EXERCISE BRIEF: Render every line of text in the data below as one numbered list, leaving out blank lines.

Records from a collection:
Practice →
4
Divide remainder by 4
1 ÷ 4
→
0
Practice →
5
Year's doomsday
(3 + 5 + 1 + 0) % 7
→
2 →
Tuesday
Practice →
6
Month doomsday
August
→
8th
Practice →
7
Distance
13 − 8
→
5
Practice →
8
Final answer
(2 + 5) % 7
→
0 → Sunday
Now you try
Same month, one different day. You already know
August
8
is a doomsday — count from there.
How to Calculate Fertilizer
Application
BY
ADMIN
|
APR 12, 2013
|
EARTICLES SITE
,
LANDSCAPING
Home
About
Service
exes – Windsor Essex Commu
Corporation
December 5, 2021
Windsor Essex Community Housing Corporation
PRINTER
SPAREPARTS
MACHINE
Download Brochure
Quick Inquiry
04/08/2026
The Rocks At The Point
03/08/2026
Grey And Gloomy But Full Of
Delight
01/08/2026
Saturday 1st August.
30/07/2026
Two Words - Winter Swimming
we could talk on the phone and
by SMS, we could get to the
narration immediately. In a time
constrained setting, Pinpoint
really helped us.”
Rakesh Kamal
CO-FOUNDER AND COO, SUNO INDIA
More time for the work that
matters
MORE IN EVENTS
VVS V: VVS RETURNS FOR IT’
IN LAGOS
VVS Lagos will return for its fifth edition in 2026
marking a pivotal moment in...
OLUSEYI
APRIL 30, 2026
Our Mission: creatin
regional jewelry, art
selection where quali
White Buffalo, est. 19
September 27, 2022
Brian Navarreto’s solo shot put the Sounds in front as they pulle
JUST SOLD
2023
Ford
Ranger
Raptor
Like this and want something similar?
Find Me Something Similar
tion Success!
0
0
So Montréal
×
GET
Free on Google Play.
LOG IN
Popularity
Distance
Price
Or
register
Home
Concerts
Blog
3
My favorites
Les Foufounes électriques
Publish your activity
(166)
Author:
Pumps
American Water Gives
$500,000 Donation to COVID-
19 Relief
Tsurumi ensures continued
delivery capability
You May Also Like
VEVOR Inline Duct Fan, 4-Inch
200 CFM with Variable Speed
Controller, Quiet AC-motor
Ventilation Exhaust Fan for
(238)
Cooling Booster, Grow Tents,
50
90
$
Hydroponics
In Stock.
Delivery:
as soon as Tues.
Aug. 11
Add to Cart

FINAL ANSWER:
1. Practice →
2. 4
3. Divide remainder by 4
4. 1 ÷ 4
5. →
6. 0
7. Practice →
8. 5
9. Year's doomsday
10. (3 + 5 + 1 + 0) % 7
11. →
12. 2 →
13. Tuesday
14. Practice →
15. 6
16. Month doomsday
17. August
18. →
19. 8th
20. Practice →
21. 7
22. Distance
23. 13 − 8
24. →
25. 5
26. Practice →
27. 8
28. Final answer
29. (2 + 5) % 7
30. →
31. 0 → Sunday
32. Now you try
33. Same month, one different day. You already know
34. August
35. 8
36. is a doomsday — count from there.
37. How to Calculate Fertilizer
38. Application
39. BY
40. ADMIN
41. |
42. APR 12, 2013
43. |
44. EARTICLES SITE
45. ,
46. LANDSCAPING
47. Home
48. About
49. Service
50. exes – Windsor Essex Commu
51. Corporation
52. December 5, 2021
53. Windsor Essex Community Housing Corporation
54. PRINTER
55. SPAREPARTS
56. MACHINE
57. Download Brochure
58. Quick Inquiry
59. 04/08/2026
60. The Rocks At The Point
61. 03/08/2026
62. Grey And Gloomy But Full Of
63. Delight
64. 01/08/2026
65. Saturday 1st August.
66. 30/07/2026
67. Two Words - Winter Swimming
68. we could talk on the phone and
69. by SMS, we could get to the
70. narration immediately. In a time
71. constrained setting, Pinpoint
72. really helped us.”
73. Rakesh Kamal
74. CO-FOUNDER AND COO, SUNO INDIA
75. More time for the work that
76. matters
77. MORE IN EVENTS
78. VVS V: VVS RETURNS FOR IT’
79. IN LAGOS
80. VVS Lagos will return for its fifth edition in 2026
81. marking a pivotal moment in...
82. OLUSEYI
83. APRIL 30, 2026
84. Our Mission: creatin
85. regional jewelry, art
86. selection where quali
87. White Buffalo, est. 19
88. September 27, 2022
89. Brian Navarreto’s solo shot put the Sounds in front as they pulle
90. JUST SOLD
91. 2023
92. Ford
93. Ranger
94. Raptor
95. Like this and want something similar?
96. Find Me Something Similar
97. tion Success!
98. 0
99. 0
100. So Montréal
101. ×
102. GET
103. Free on Google Play.
104. LOG IN
105. Popularity
106. Distance
107. Price
108. Or
109. register
110. Home
111. Concerts
112. Blog
113. 3
114. My favorites
115. Les Foufounes électriques
116. Publish your activity
117. (166)
118. Author:
119. Pumps
120. American Water Gives
121. $500,000 Donation to COVID-
122. 19 Relief
123. Tsurumi ensures continued
124. delivery capability
125. You May Also Like
126. VEVOR Inline Duct Fan, 4-Inch
127. 200 CFM with Variable Speed
128. Controller, Quiet AC-motor
129. Ventilation Exhaust Fan for
130. (238)
131. Cooling Booster, Grow Tents,
132. 50
133. 90
134. $
135. Hydroponics
136. In Stock.
137. Delivery:
138. as soon as Tues.
139. Aug. 11
140. Add to Cart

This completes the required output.